Antes de responder à pergunta contida no título desse artigo, necessária uma explicação sobre o que se entende por abandono afetivo.
Trata-se de negligência do pai ou da mãe em relação a um ou mais filhos, deixando de observar o dever geral de cuidado quanto à criação e convivência com os filhos.
Em outras palavras, o abandono afetivo consiste na infração dos deveres impostos aos pais pela legislação que assegura direitos aos filhos, notadamente o direito à vida, à saúde, à alimentação, à educação, ao lazer, à profissionalização, à cultura, à dignidade, ao respeito, à liberdade e à convivência familiar e comunitária, além de se manter a salvo de toda forma de negligência, discriminação, exploração, violência, crueldade e opressão.
Não há dúvidas de que o abandono afetivo gera a quem foi abandonado(a) o direito ao recebimento de indenização por danos morais. Em casos específicos, até mesmo danos materiais já chegaram a ser reconhecidos em prol daquela criança que outrora fora abandonada e experimentou prejuízos financeiros decorrentes do abandono, tendo que custear, por exemplo, tratamento psicológico ou psíquico.
Voltando ao tema central desse artigo, já há algum tempo existem decisões judiciais que, a pedido de quem sofreu abandono afetivo admitem a retirada do sobrenome daquele que abandonou.
A propósito, vale citar recente decisão do Tribunal de Justiça do Distrito Federal e dos Territórios – TJDFT – que foi além e reconheceu à pessoa abandonada o direito à desfiliação de paternidade por abandono afetivo.
Além da exclusão do sobrenome, os efeitos da chamada desfiliação ou destituição da paternidade são mais amplos.
Rompe-se o vínculo de filiação entre pai e filho, havendo a extinção dos direitos e obrigações decorrentes da consanguinidade. Ou da paternidade socioafetiva, acaso tenha sido a criança abandonada adotada.
Significa dizer que findo o vínculo entre pai e filho, o pai deixa de exercer o pátrio poder, perdendo totalmente o poder familiar sobre o filho.
Pai e filho deixam de ser parentes, pelo que um não é mais herdeiro do outro.

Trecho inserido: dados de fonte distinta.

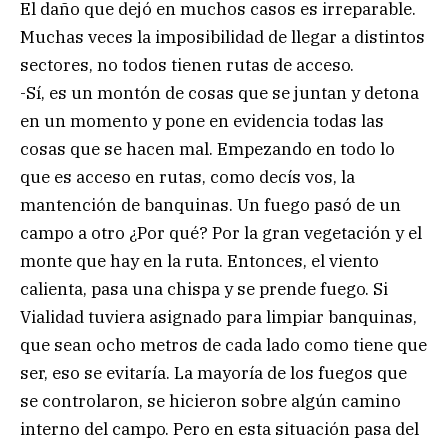
El daño que dejó en muchos casos es irreparable.
Muchas veces la imposibilidad de llegar a distintos
sectores, no todos tienen rutas de acceso.
-Sí, es un montón de cosas que se juntan y detona
en un momento y pone en evidencia todas las
cosas que se hacen mal. Empezando en todo lo
que es acceso en rutas, como decís vos, la
mantención de banquinas. Un fuego pasó de un
campo a otro ¿Por qué? Por la gran vegetación y el
monte que hay en la ruta. Entonces, el viento
calienta, pasa una chispa y se prende fuego. Si
Vialidad tuviera asignado para limpiar banquinas,
que sean ocho metros de cada lado como tiene que
ser, eso se evitaría. La mayoría de los fuegos que
se controlaron, se hicieron sobre algún camino
interno del campo. Pero en esta situación pasa del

Igualmente ocorre o fim da obrigação alimentar entre eles, sendo que de imediato o pai deixa de ter a obrigação de prestar alimentos ao filho. Da mesma forma, na sua velhice, acaso venha a necessitar, tampouco terá direito de postular alimentos perante o filho.
No caso concreto da decisão do TJDFT, a primeira que se tem notícia no Brasil sobre desfiliação paterna completa em razão de abandono afetivo, a Autora da ação tinha em seu registro civil os nomes do pai biológico e do pai socioafetivo, desejando a supressão do nome do primeiro.
A decisão de primeira instância não acolheu o pedido de descontinuação da paternidade enfrentando a argumentação de que a desfiliação deveria ser deferida por se tratar de efeito do abandono afetivo.
A Autora recorreu ao TJDFT que julgou procedente o pedido e admitiu a possibilidade da desfiliação do pai biológico em razão do abandono afetivo.
Estamos diante de um avanço do Direito, que no afã de fazer Justiça, se adequa à expectativa da sociedade, acompanhando sua evolução e desenvolvimento, admitindo por completo até mesmo o desligamento do poder familiar biológico, anulando inteiramente seus efeitos.